Workstream A: Pilot
End-to-End Pilot Combining Data, Building and Querying Models
Leads: Andrew Kasarskis, Sage Bionetworks; Ilya Kupershmidt, NextBio
Introduction
Basic and clinical research communities around the world are generating increasing quantities of valuable experimental data using modern high-throughput molecular profiling technologies. Combining this data to perform comparative analysis and generate better disease models requires a common annotation and formats framework. The primary goal of the E2E pilot is to provide a set of coherently annotated datasets, clinical attributes and derived network models for distribution and use within the Sage community that will illustrate the benefits and identify the challenges of this approach. The experience of building and applying this pilot will also generate a set of recommendations for formats and annotation standards for data and network models. The project will promote the reuse of data, combined analysis and the sharing of derived network models. The E2E project will make the data sets and results below accessible to any registered Sage User.

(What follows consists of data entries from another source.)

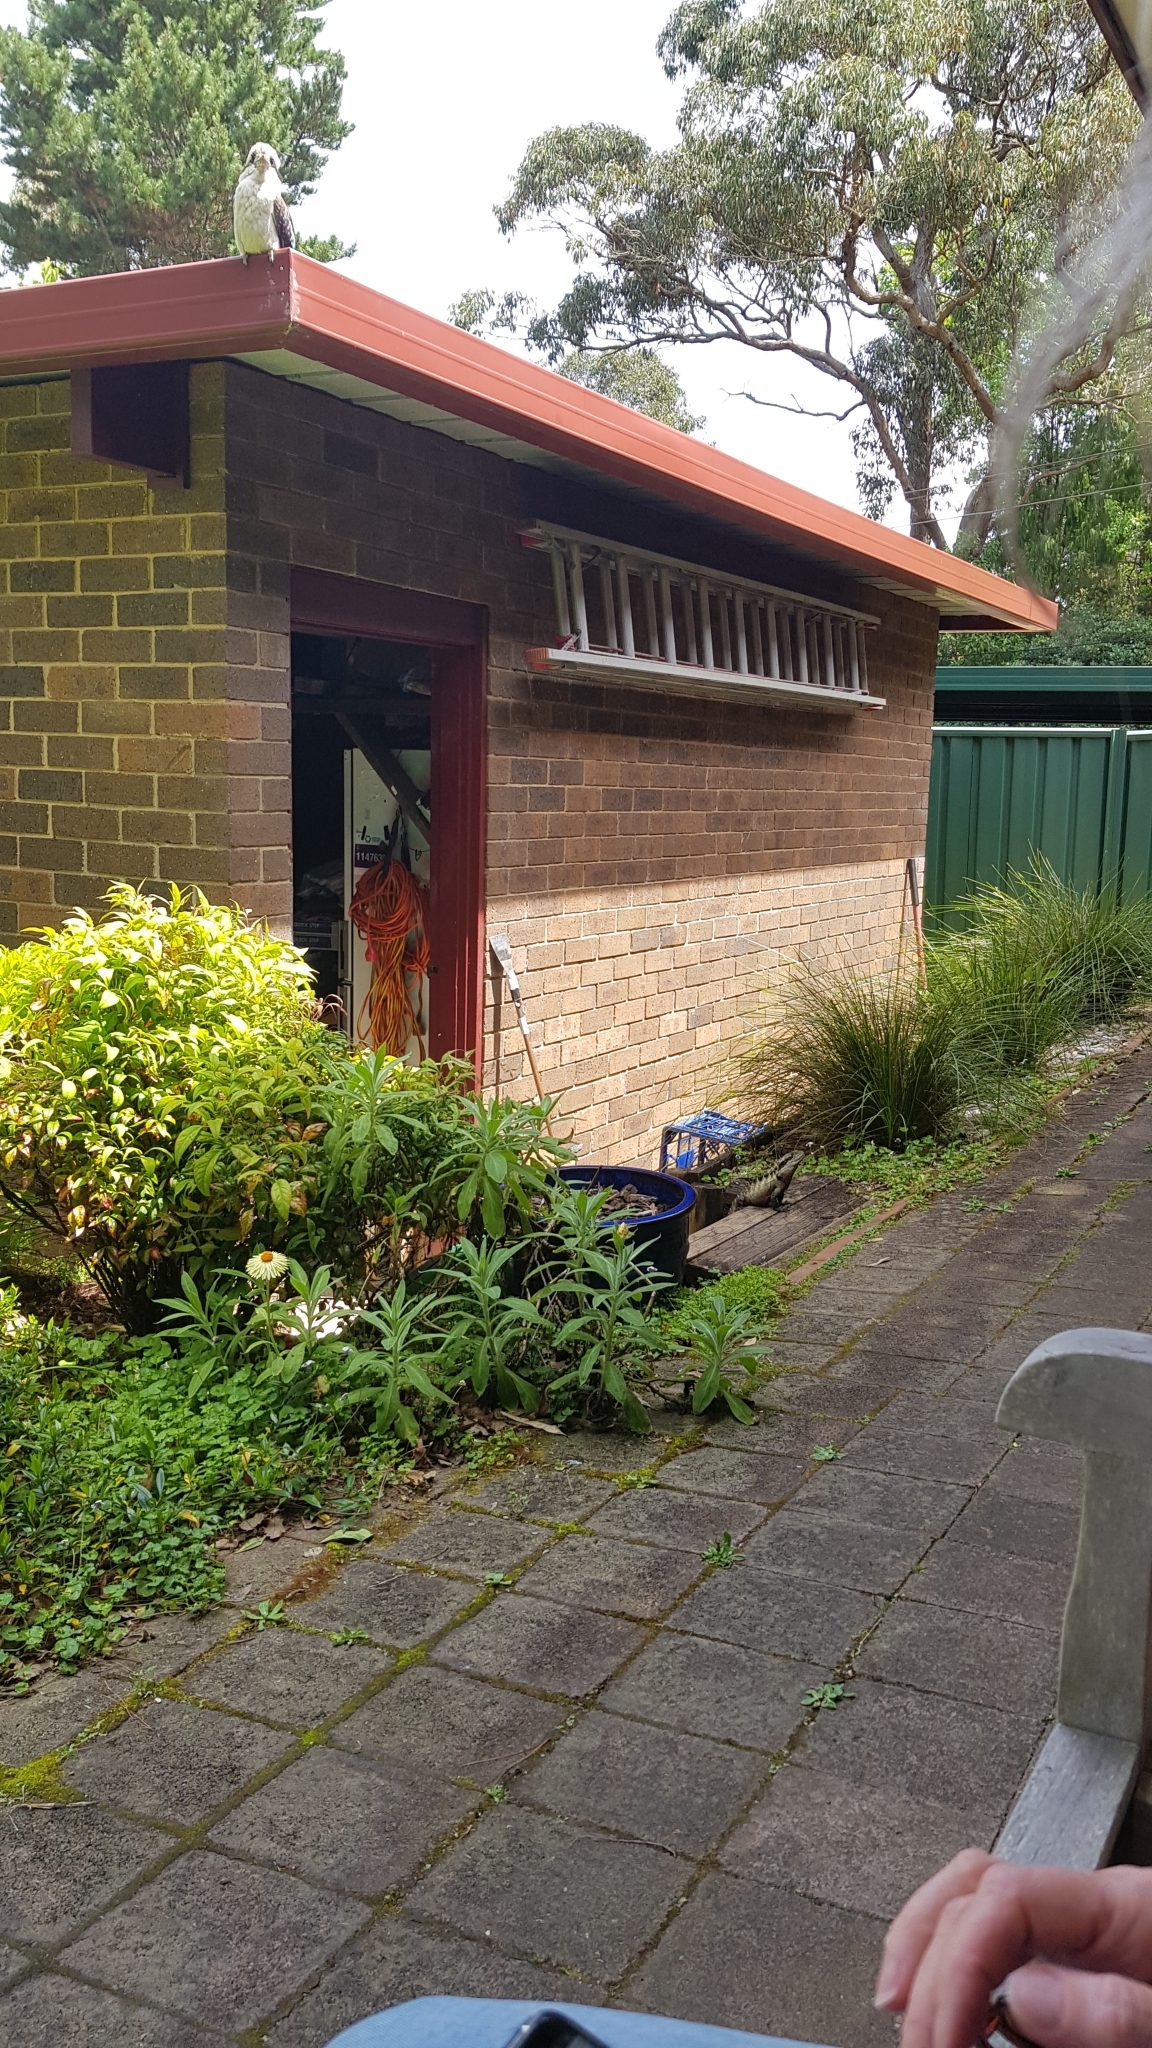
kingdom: Animalia
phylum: Chordata
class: Aves
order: Coraciiformes
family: Alcedinidae
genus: Dacelo
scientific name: Dacelo novaeguineae
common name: Laughing kookaburra
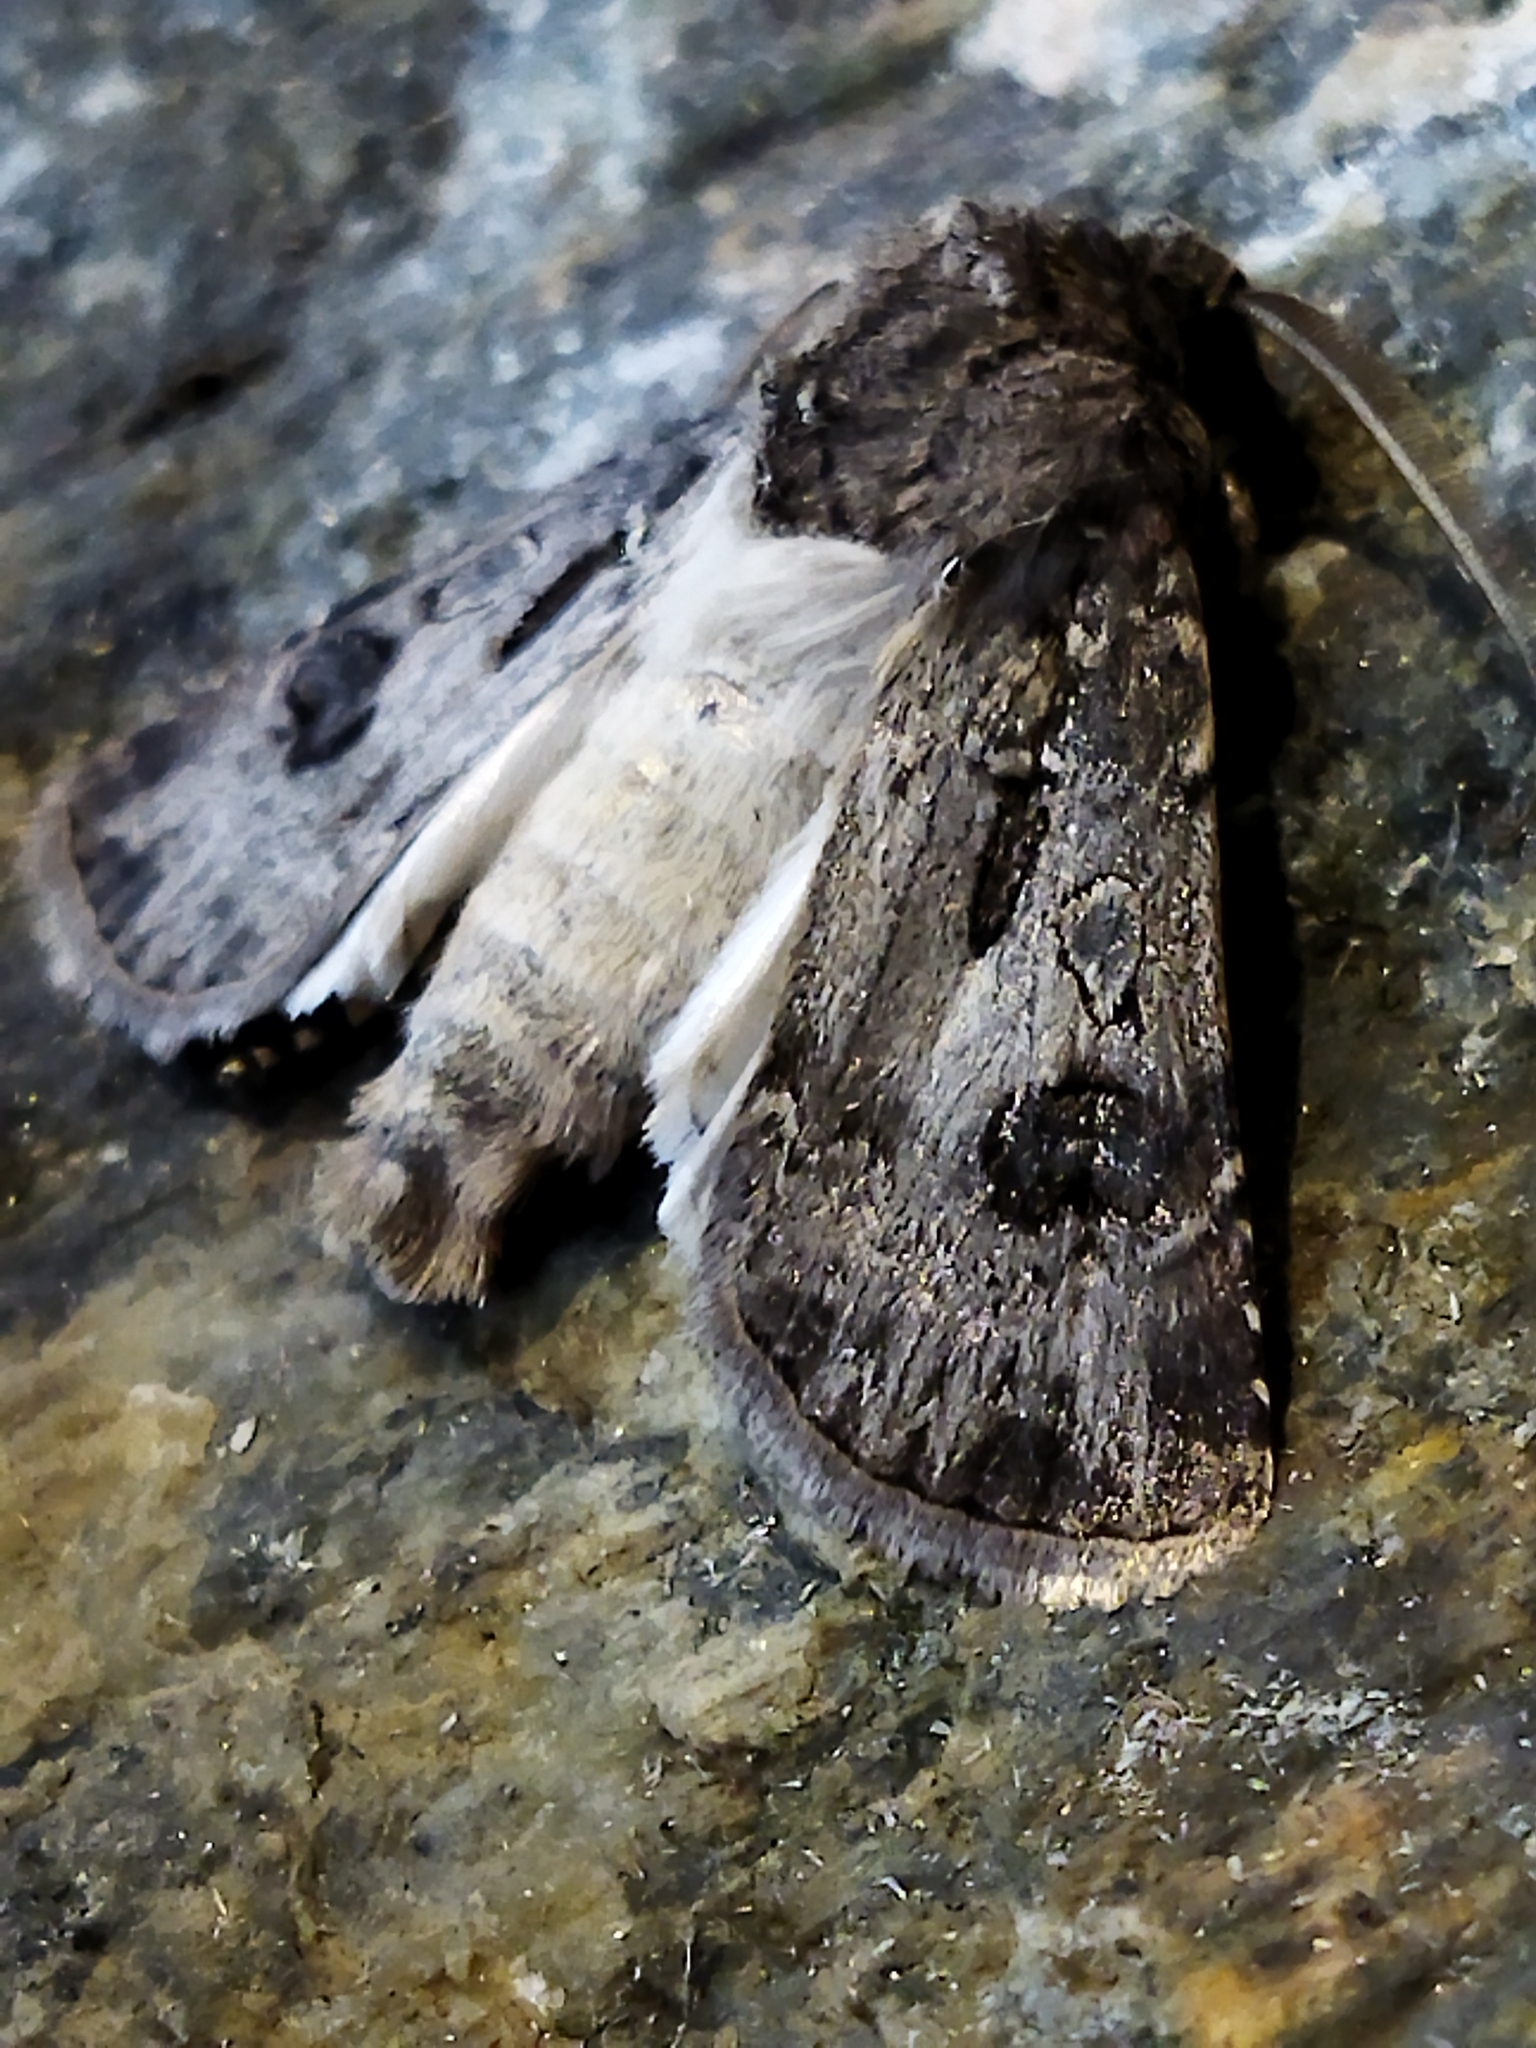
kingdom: Animalia
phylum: Arthropoda
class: Insecta
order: Lepidoptera
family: Noctuidae
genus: Agrotis
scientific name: Agrotis bigramma
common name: Great dart
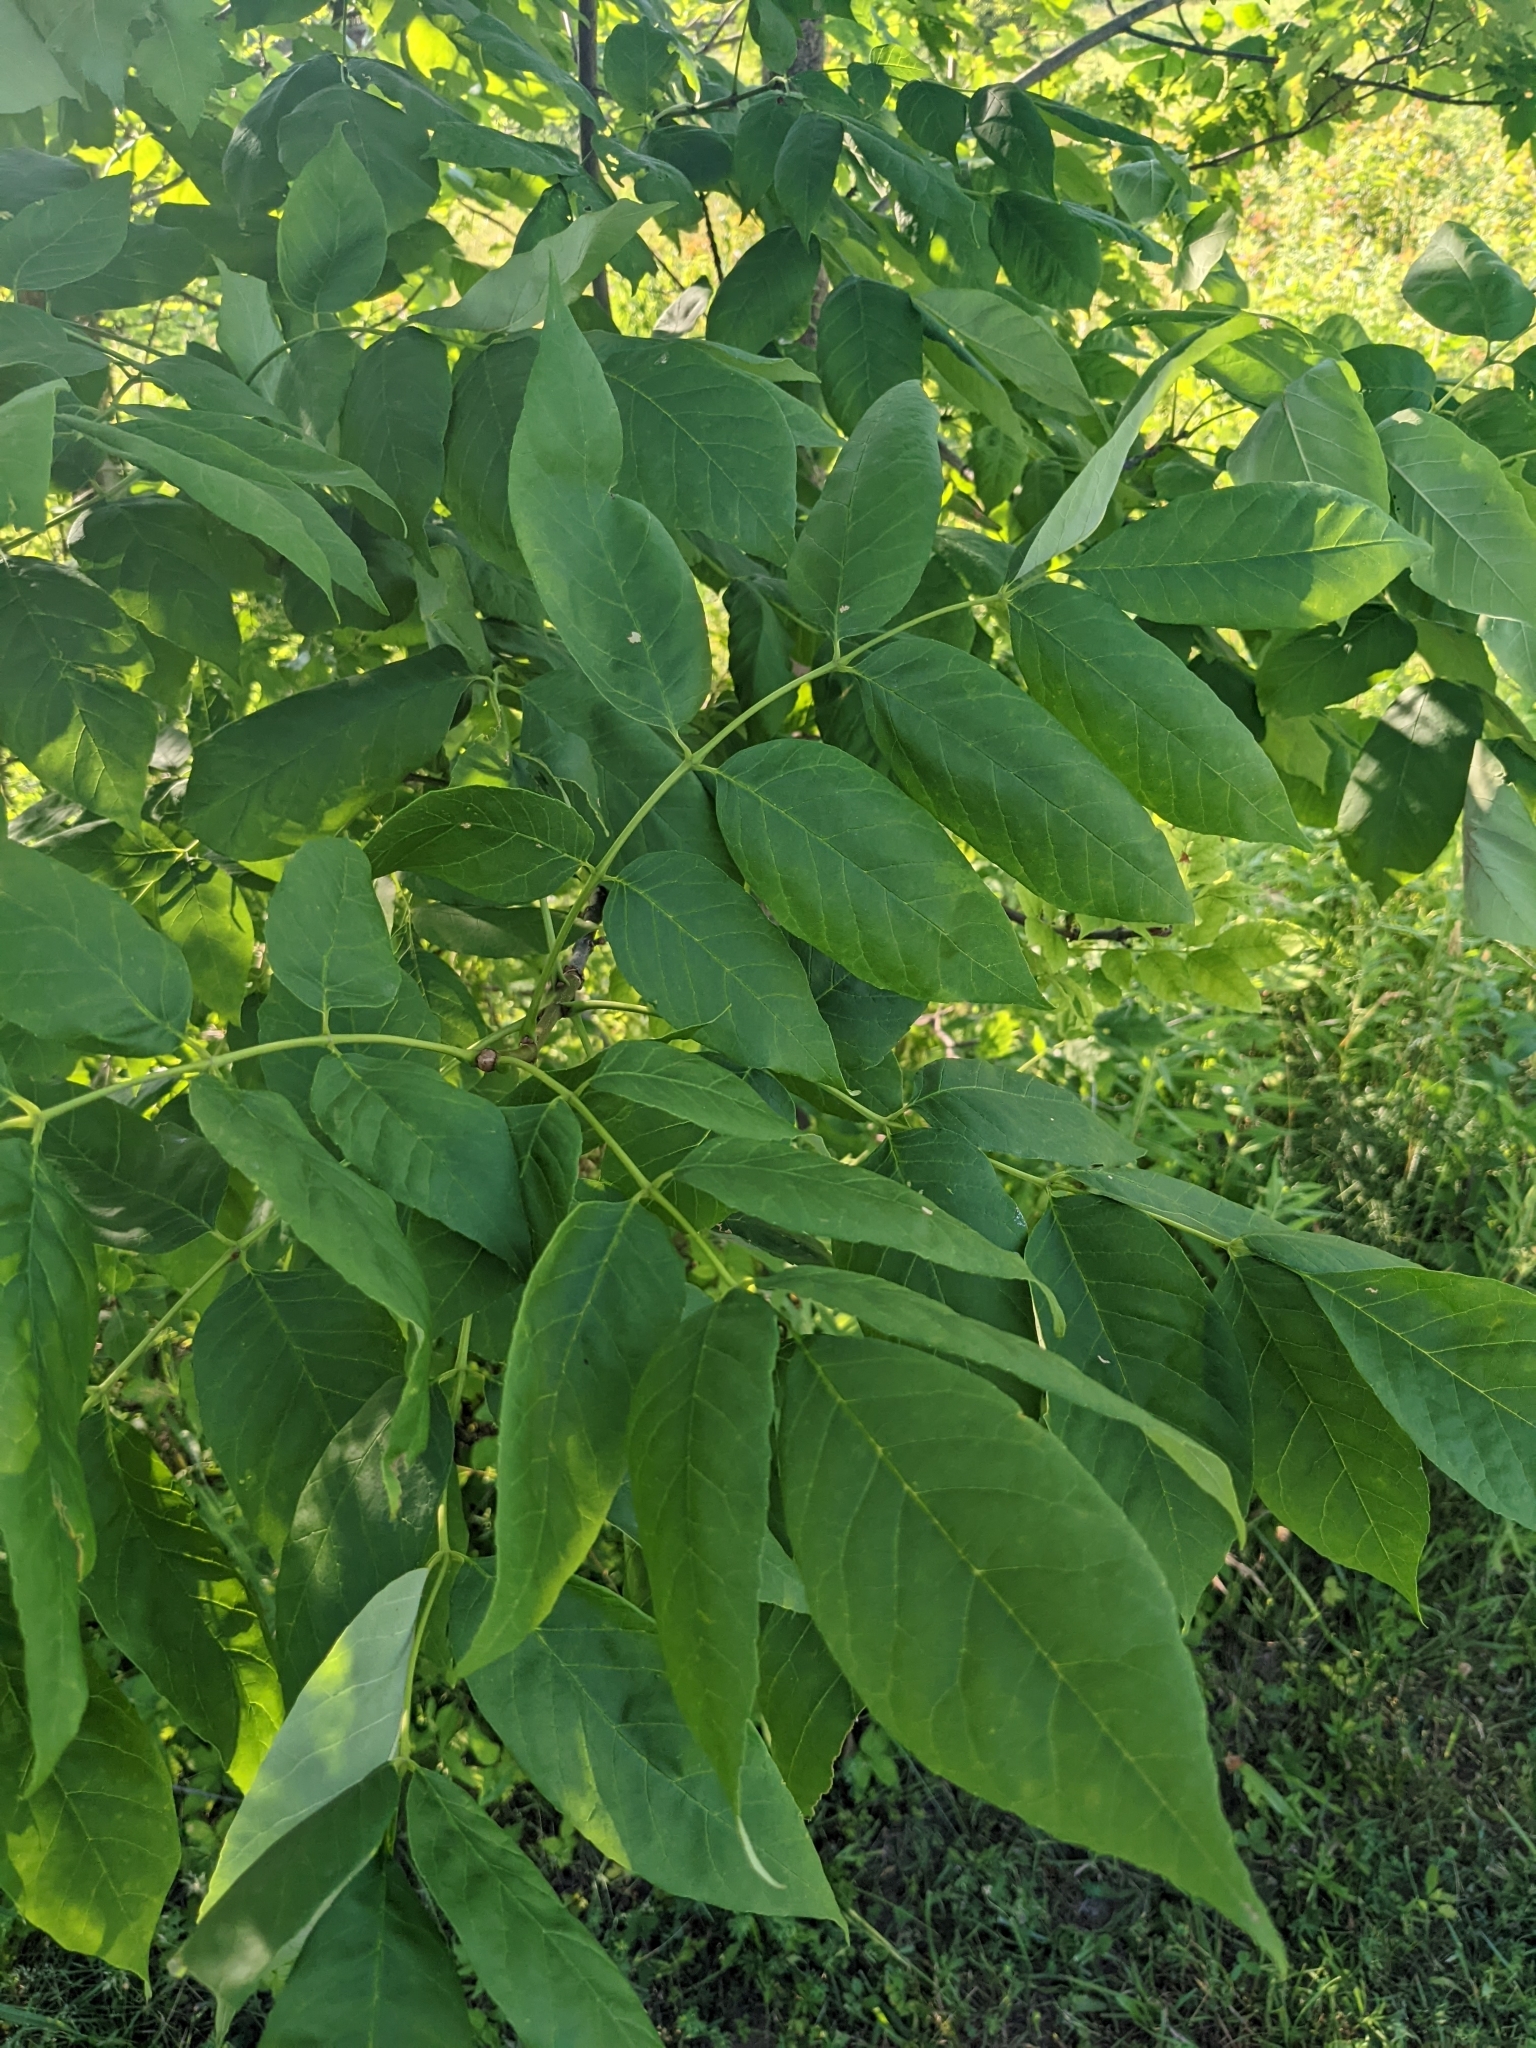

Before the Congress we will provide:
- Links to primary gene expression, clinical trait, and genotype data, or the actual primary data if links are not feasible
- Analysis-ready expression, DNA Variation, and clinical data
- Gene-trait causality results
- At least 1 coexpression network per tissue
- At least 1 Bayesian network per tissue
- Narrative description of the in-life study
- Narrative description of the analysis steps
- Data dictionary for all files
- If privacy concerns inhibit release of full genotype data, we will release a redacted set of genotype data but the downstream results computed from the full data set. Also, some downstream results cannot be computed from the input data in a given data set.
- Datasets: BxH ApoE -/-; Human Liver Cohort (Deliver); TCGA Glioblastoma; Hong Kong University Hepatocellular Carcinoma & Adjacent normal tissue; British Columbia Cancer Agency Breast Cancer
- An end-to-end test of pilot system
- Allow any registered Sage User to complete a Key Driver analysis on a user-selected gene list and a network model selected from those available at the Sage Website.
- Summary Input for requirements and design of a future Sage Commons System
- Observed user behaviors and user requests
- Proposed extensions and enhancements from the team
- Open Issues: Areas in which the team needs guidance from Congress Delegates
At the Congress we will provide:
- Demonstration of the end-to-end test of the pilot system.
- Presentation of requirements and design of a future Sage Commons system
- Solicitation of additional feedback from users and other stakeholders (publishers, funders)
- Critique of draft requirements and use cases for a future Sage Commons system
- Communication of the contributions Congress delegates and their colleagues can make to aggregation of data, network models, analytical approaches and the Sage Commons system construction.